Like just about every other Leica camera body, the Leica Q3 is the literal personification of precision and durability. The body is constructed of diecast magnesium and the weather seals are rated at IP52. On the IP matrix, the first number reflects resistance to dust infiltration and the second to water. Maximum IP rating is IP68. If I owned a Leica Q3 I would not take it out in the rain. For a deep-dive explanation of the IP classification system, click here for an earlier Shutterbug article. Sorry, but I couldn’t resist the pun.

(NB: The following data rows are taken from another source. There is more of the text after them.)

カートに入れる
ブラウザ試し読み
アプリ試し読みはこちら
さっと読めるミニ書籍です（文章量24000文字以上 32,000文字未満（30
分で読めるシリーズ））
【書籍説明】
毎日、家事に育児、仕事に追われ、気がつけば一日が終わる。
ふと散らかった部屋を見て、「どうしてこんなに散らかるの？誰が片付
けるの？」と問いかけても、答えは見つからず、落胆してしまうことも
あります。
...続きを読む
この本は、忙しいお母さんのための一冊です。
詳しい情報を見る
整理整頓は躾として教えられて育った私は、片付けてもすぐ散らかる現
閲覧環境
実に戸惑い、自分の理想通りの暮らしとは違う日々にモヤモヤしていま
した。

Even with the new features, operation of the Leica Q3 is essentially the same as the Leica Q2, so we won’t rehash the details here. Instead, read our in depth review of the Leica Q2. We will, however, self-plagiarize this passage: “Leica owners will understand this. The handling and shooting experience of using a genuine Leica is satisfying. The grip, the feel, the heft—all of the small nuances—must add up to a satisfying, fulfilled experience. The Leica Q3, like the Q2 and Q before it, provides this sensation.”
There are very few adjectives that can adequately describe the high quality of the images captured with the Leica Q3. Imagine yourself having been reared on patty melts and unseasoned lima beans and then one day being offered an 8-ounce medium rare fillet mignon and asparagus topped with Bearnaise sauce. That’s roughly how it feels to shoot with the Leica Q3 after using conventional cameras. It’s really that good.

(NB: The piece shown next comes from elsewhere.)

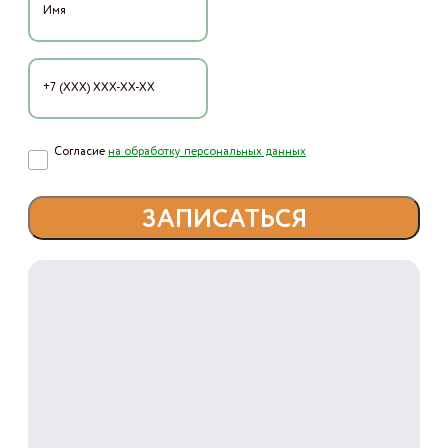
Согласие
на обработку персональных данных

When a world-renowned camera manufacturer takes a popular, established product such as the Leica Q2 and enhances nearly every single feature, there’s a lot to unpack. Anyone can read a specifications chart and spot the quantitative differences, but after using the Leica Q3 for two weeks, for me there are three key takeaways.

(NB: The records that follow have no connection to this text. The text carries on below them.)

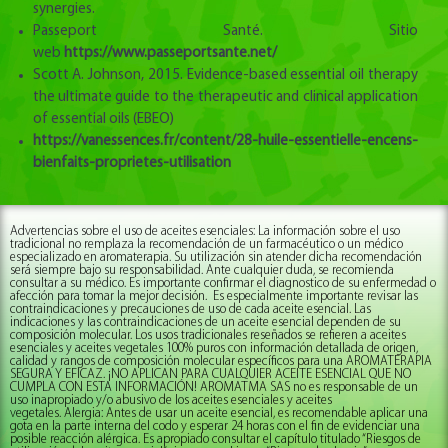
synergies.
Passeport Santé. Sitio
web
https://www.passeportsante.net/
Scott A. Johnson, 2015. Evidence-based essential oil therapy
the ultimate guide to the therapeutic and clinical application
of essential oils (EBEO)
https://vanessences.fr/content/28-huile-essentielle-encens-
bienfaits-proprietes-utilisation
Advertencias sobre el uso de aceites esenciales: La información sobre el uso
tradicional no remplaza la recomendación de un farmacéutico o un médico
especializado en aromaterapia. Su utilización sin atender dicha recomendación
será siempre bajo su responsabilidad. Ante cualquier duda, se recomienda
consultar a su médico. Es importante confirmar el diagnostico de su enfermedad o
afección para tomar la mejor decisión. Es especialmente importante revisar las
contraindicaciones y precauciones de uso de cada aceite esencial. Las
indicaciones y las contraindicaciones de un aceite esencial dependen de su
composición molecular. Los usos tradicionales reseñados se refieren a aceites
esenciales y aceites vegetales 100% puros con información detallada de origen,
calidad y rangos de composición molecular específicos para una AROMATERAPIA
SEGURA Y EFICAZ. ¡NO APLICAN PARA CUALQUIER ACEITE ESENCIAL QUE NO
CUMPLA CON ESTA INFORMACIÓN! AROMATMA SAS no es responsable de un
uso inapropiado y/o abusivo de los aceites esenciales y aceites
vegetales. Alergia: Antes de usar un aceite esencial, es recomendable aplicar una
gota en la parte interna del codo y esperar 24 horas con el fin de evidenciar una
posible reacción alérgica. Es apropiado consultar el capítulo titulado “Riesgos de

Cropability tops the list for me. The Leica Q3’s 60-megapixel sensor records so much information and produces such a large (9520 x 6336 pixels) high-acutance image that it’s easy and effective to crop a smaller (but still large) image from a full-res DNG. This isn’t the way I learned photography, but it is the way I am willing to relearn it.
Stunning image quality at the ridiculously high ISO of 100,000 comes in a close second. Is there noise? Of course, but the grain structure is consistent and not unpleasant. And while other cameras boast extremely high ISO capability, in my experience few deliver. The Leica Q3 produces the type of high ISO image that modern denoising programs can readily ameliorate.
Third takeaway? For some it will be the improvements in video capture. Others will praise the ability to downshift resolution from 60 to 36 or 18 megapixels—and maybe the choice of three Raw DNG file sizes. For me personally it’s the improved, higher resolution (5.76 million pixel) OLED Electronic Viewfinder combined with the tiltable rear-mounted monitor. The enhancements to these two viewing options make it easier for me to use the Leica Q3.